--- Task goal ---
Write out, from the entries below, exactly the lines that run between the lines holding "camera: 60 degrees right, 15 degrees down" and "relocated: bupibase <500 164> to <269 507>", inclusive, and stop there.

--- Available data ---
++++
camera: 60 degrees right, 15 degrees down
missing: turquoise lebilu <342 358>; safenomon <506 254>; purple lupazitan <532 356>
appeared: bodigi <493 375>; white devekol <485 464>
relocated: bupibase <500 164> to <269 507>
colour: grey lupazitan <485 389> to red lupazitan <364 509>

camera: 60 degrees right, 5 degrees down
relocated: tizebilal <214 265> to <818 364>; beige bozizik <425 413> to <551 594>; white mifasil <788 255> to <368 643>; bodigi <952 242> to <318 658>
++++
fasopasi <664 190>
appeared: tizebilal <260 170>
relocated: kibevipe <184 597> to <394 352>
++++
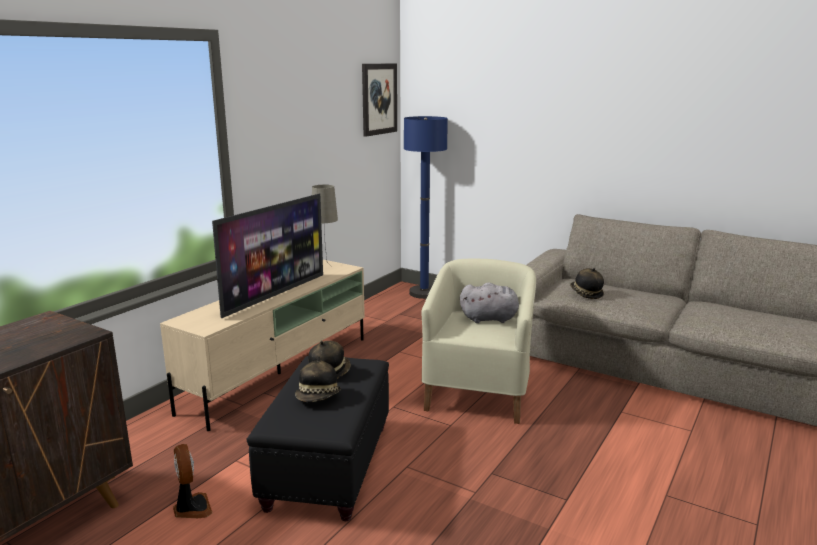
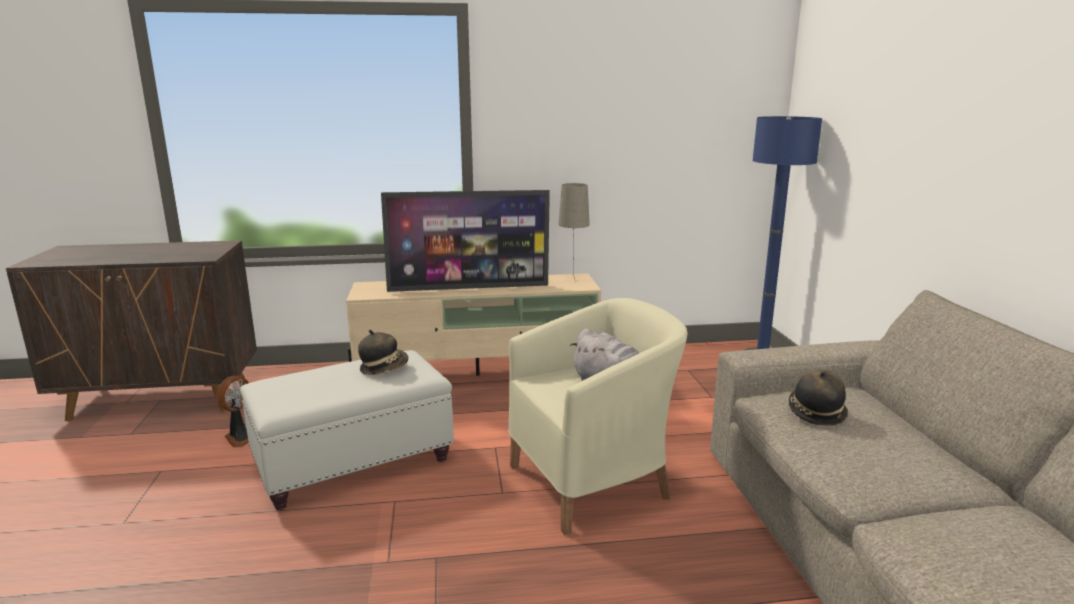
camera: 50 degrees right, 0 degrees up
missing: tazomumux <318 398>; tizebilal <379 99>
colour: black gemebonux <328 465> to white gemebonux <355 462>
++++
--- Response to the exercise ---
camera: 60 degrees right, 15 degrees down
missing: turquoise lebilu <342 358>; safenomon <506 254>; purple lupazitan <532 356>
appeared: bodigi <493 375>; white devekol <485 464>
relocated: bupibase <500 164> to <269 507>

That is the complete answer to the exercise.